As long as your metal tips are completely covered with water, you'll be fine.

redsoxgirl Posted 7 Nov 2006 , 5:27pm
post #84 of 645

the "styrofoam" board is called Foam Core. It is used to drymount pictures and make picture boards. It generally comes in white and black and has several thicknesses. Best be it to pick it up at Michael's where the cost is about $1.50 for 24" x 36" as opposed to $5 - 8 elsewhere.

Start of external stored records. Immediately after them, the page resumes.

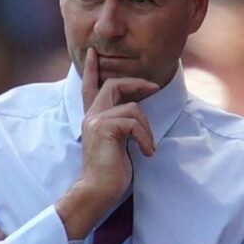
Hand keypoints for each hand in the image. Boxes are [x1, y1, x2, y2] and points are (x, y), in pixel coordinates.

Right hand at [79, 48, 158, 195]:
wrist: (97, 189)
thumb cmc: (109, 172)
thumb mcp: (116, 143)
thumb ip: (120, 125)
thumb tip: (136, 114)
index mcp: (92, 118)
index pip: (89, 88)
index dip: (91, 69)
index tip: (92, 53)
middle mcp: (91, 116)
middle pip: (112, 84)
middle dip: (136, 83)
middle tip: (154, 88)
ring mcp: (95, 121)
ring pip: (131, 107)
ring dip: (146, 127)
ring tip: (146, 147)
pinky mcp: (104, 128)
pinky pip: (134, 122)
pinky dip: (145, 138)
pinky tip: (145, 152)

kjgjam22 Posted 7 Nov 2006 , 10:38pm
post #85 of 645

all these tips are good tips...i dont like one of them because i think it is a waste of money and a good zip bag. with all the plastic we use in the world we can save on some zip bags...especially since we have disposable bags for icing. save the zip bags please. icon_smile.gif

Zmama Posted 7 Nov 2006 , 11:16pm
post #86 of 645
Quote:
Originally Posted by kjgjam22

all these tips are good tips...i dont like one of them because i think it is a waste of money and a good zip bag. with all the plastic we use in the world we can save on some zip bags...especially since we have disposable bags for icing. save the zip bags please. icon_smile.gif


If you dont want to use ziploc baggies, you can use saran wrap the same way. Either way is much cheaper than the disposable bags. I prefer saran wrap inside disposable bags myself, but use zips with the kids decorating, just works better for them.

AngelaDay Posted 7 Nov 2006 , 11:43pm
post #87 of 645

I'm still a newbie, and love this site. I tell everyone I know (cakies) about it. This is also a 'Duh one' which I've seen on tv a lot. Instead of dirtying up a bowl for mixing dry ingredients, I do this on parchment or wax paper. Then I can pick it up and add the dry ingredients into my mixer like a funnel. I have four kids and an big guy for a husband. I don't need any additional dirty dishes. LOL

formerbuckeye Posted 8 Nov 2006 , 12:01am
post #88 of 645

WOW! icon_surprised.gif

dldbrou Posted 8 Nov 2006 , 12:26am
post #89 of 645

The ridge styrofoam is not the same thing as foam core. It is only sold at hardware stores. It is used for insulation on walls. It is 1" thick. You can use the foam core but it is not the same thing and would not support a heavy cake.

nefgaby Posted 8 Nov 2006 , 1:08am
post #90 of 645
Quote:
Originally Posted by kelleym

I always measure crisco and sour cream by weight, not volume. I have a digital food scale that I use *all* the time for all sorts of things. 1 cup of Crisco = 6.8 oz. Just tare the scale with your tub of crisco sitting on it, so it reads 0.00, and scoop until you're at -6.8. 1 cup of sour cream = 8 oz, same method. Saves me washing a lot of measuring cups!




OK, hope I'm not alone here, but I believe this is one of the best tips!!! Thanks Kelleym! OK, now, not to sound "dumb" but I'm guessing the same 8 oz method used for sour cream can also be used for yogurt, puddings, etc?